Dataset entries:
····················

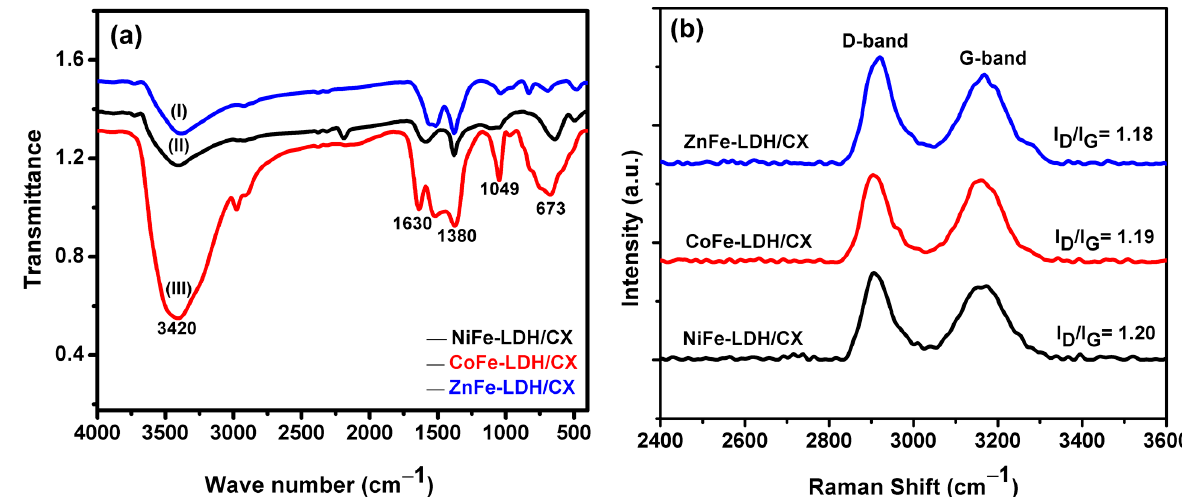
Figure 4. ( a ) FTIR spectra of hybrid (I) ZnFe-LDH/CX, (II) NiFe-LDH/CX, and (III) CoFe-LDH/CX, and ( b ) FT-Raman.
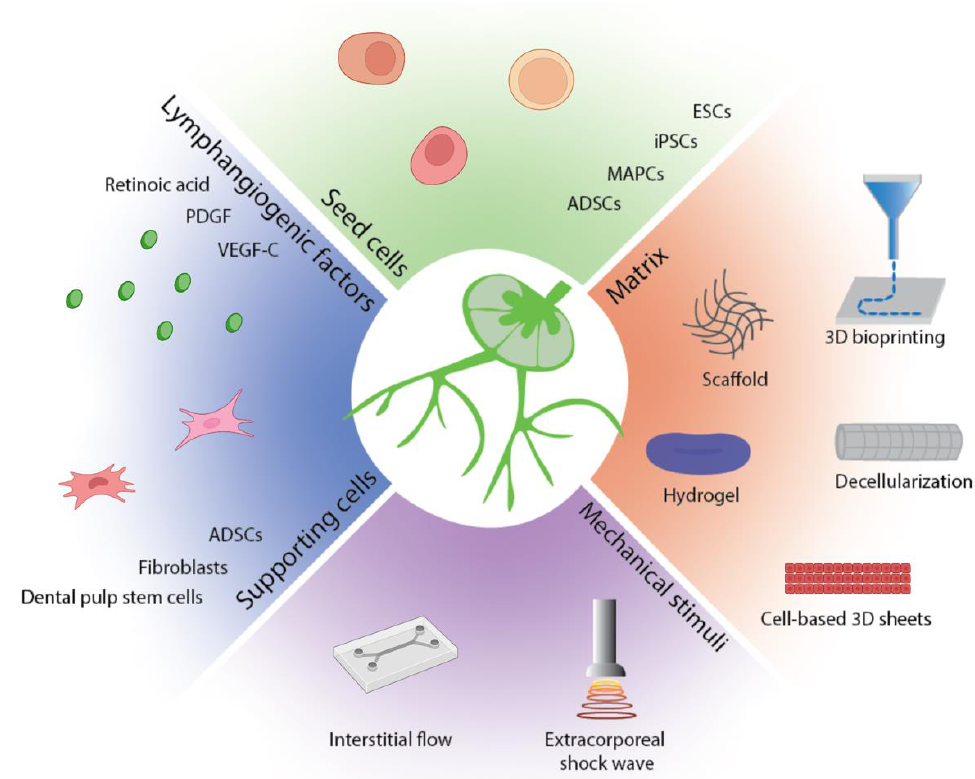
Figure 2. Summary of lymphatic tissue bioengineering strategies. Functional lymphatic tissues can be engineered with seed cells and supporting cells, pro-lymphangiogenic factors, and mechanical stimuli in an appropriate matrix.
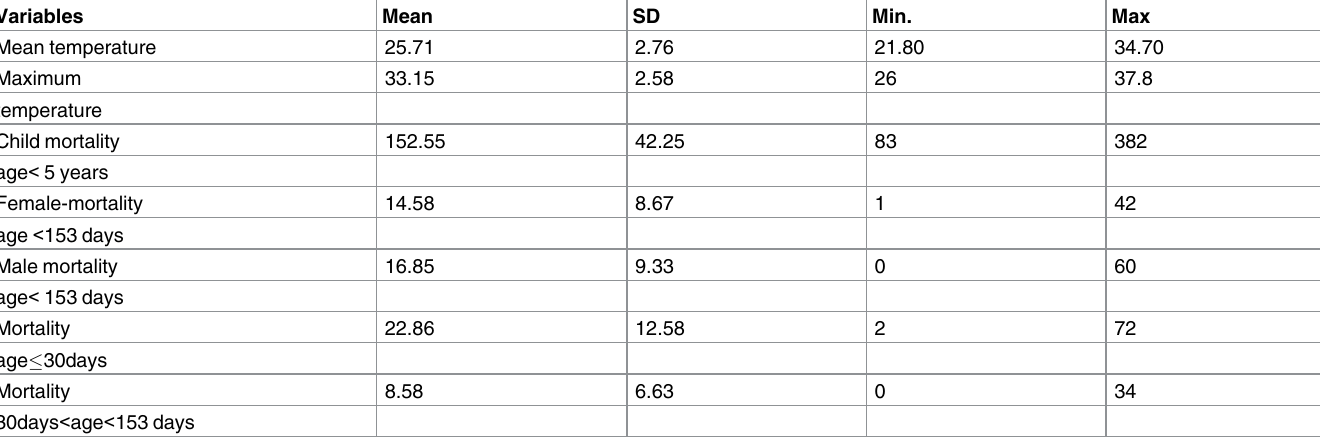
Table 1. Summarystatistics of variables used in the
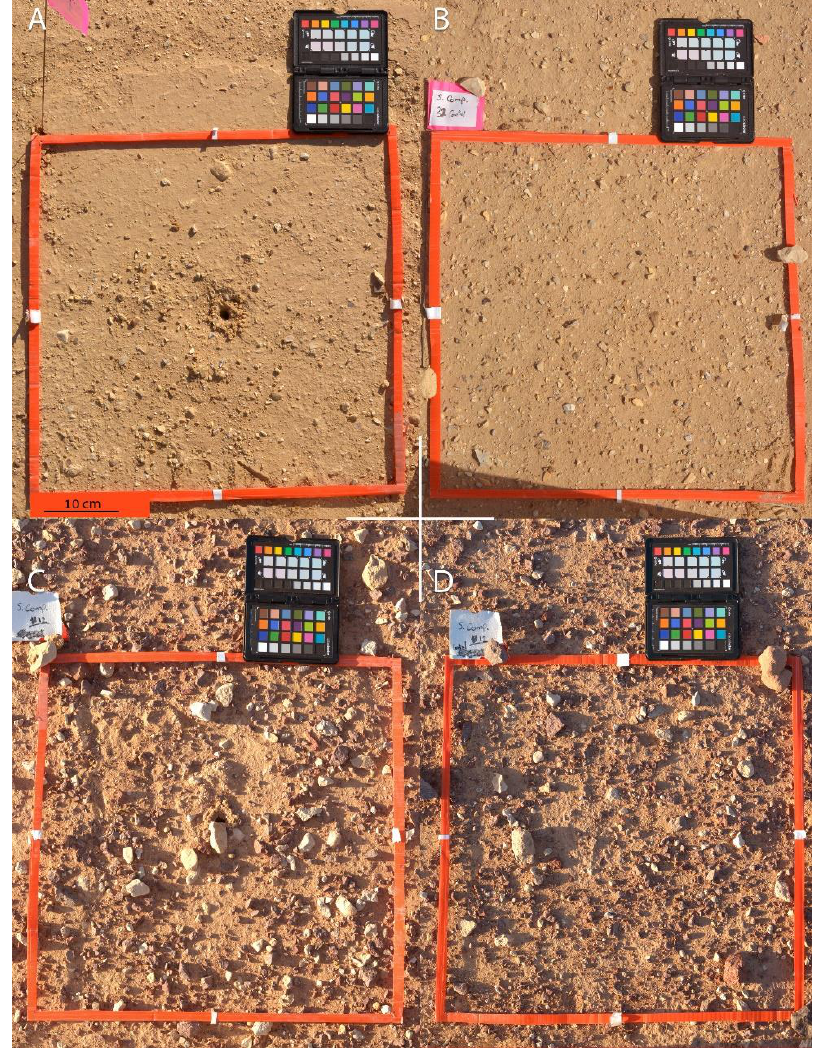
Figure 5. Quadrat survey. ( A , B ) : Quadrats in ‘Avrona nature reserve 2014 oil -spill area, ( C , D ): Figure 5. Quadrat Quadrats in ‘Avrona nature reserve 1975 oil -spill area. ( A , C ): Quadrats with Sahastata burrow (18 quadrats), ( B , D ) No-burrow quadrats (20 quadrats). Pictures: Assaf Uzan.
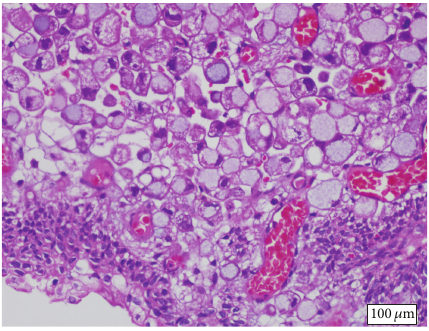
Figure 2: Signet-ring cell carcinoma infiltrating bladder subepithe- lium (H&E, ×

····················

Prompt
Return only the lines from the one that contains "Figure 2. Summary" through the closing line of the data, inclusive, reproduced exactly and with every picture left out.

Exercise answer
Figure 2. Summary of lymphatic tissue bioengineering strategies. Functional lymphatic tissues can be engineered with seed cells and supporting cells, pro-lymphangiogenic factors, and mechanical stimuli in an appropriate matrix.
Table 1. Summarystatistics of variables used in the
Figure 5. Quadrat survey. ( A , B ) : Quadrats in ‘Avrona nature reserve 2014 oil -spill area, ( C , D ): Figure 5. Quadrat Quadrats in ‘Avrona nature reserve 1975 oil -spill area. ( A , C ): Quadrats with Sahastata burrow (18 quadrats), ( B , D ) No-burrow quadrats (20 quadrats). Pictures: Assaf Uzan.
Figure 2: Signet-ring cell carcinoma infiltrating bladder subepithe- lium (H&E, ×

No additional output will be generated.